Solutions to such an issue are yet to be presented, mainly because the technology’s integration with film is still so young. But perhaps it would be possible to create a new kind of rig that spreads its lenses out in new heights and angles, if not a rig that could perhaps move itself to compensate for some head movement, however slight. Without a proper fix, it could well be jarring to watch VR footage and have to keep your head still, especially when transitioning from videogames in which you’re used to having those freedoms.

The issue of length also arises. The ONCE piece is only a short film; do users really want to strap on a headset to sit through a 2 hour long experience? That would surely cause some eye strain and major headaches. TV will likely find itself able to adapt to this issue but film is another matter. And, of course, there’s a social element to films that simply can’t exist when viewing them with a headset. Heading to the cinema to watch a release on the same screen as everyone else isn’t an experience many will want to trade for isolated headset-viewing any time soon.

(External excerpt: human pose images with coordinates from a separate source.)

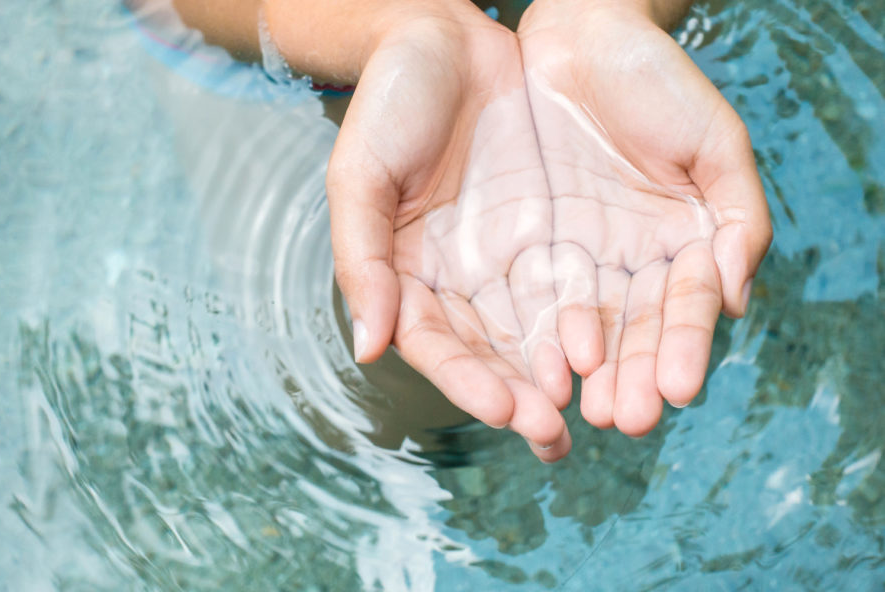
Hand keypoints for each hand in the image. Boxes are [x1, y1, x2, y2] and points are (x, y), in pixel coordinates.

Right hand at [327, 5, 572, 460]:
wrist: (447, 37)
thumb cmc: (391, 101)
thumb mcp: (361, 175)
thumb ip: (361, 260)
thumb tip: (366, 347)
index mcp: (412, 276)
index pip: (440, 345)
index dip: (470, 380)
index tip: (508, 410)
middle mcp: (465, 278)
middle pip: (497, 352)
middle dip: (528, 397)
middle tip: (557, 437)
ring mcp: (514, 256)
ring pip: (546, 328)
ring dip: (574, 374)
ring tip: (601, 413)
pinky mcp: (560, 229)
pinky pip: (586, 280)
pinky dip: (605, 317)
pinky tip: (623, 350)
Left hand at [518, 0, 771, 434]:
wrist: (578, 34)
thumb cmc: (655, 80)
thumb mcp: (714, 141)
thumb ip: (736, 218)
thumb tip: (737, 301)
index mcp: (681, 244)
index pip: (684, 310)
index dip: (683, 348)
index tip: (677, 388)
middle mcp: (629, 262)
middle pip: (632, 332)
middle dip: (630, 377)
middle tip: (624, 418)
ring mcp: (578, 256)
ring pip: (582, 326)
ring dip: (583, 373)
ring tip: (580, 412)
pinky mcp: (529, 245)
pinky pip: (531, 296)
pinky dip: (537, 334)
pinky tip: (540, 369)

Even then, is there space for VR viewing anywhere outside of the home?

Many of these questions don’t have answers yet. But it’s important to remember that, as young as VR videogames are, 3D 360 Degree films and TV using VR headsets are younger still. We don’t doubt that someone has the solutions to these issues, be it the team behind ONCE or another outlet. It’s an exciting time for the industry, a time of growth and creativity. Let’s hope VR can do for films what it’s already doing for videogames.

‘VR vs’ is VRFocus’ weekly feature that takes an issue currently challenging the VR industry and discusses how to fix it. Looking at everything from the videogames in development to the strength of the technology, we highlight the problems and try to come up with the best solutions.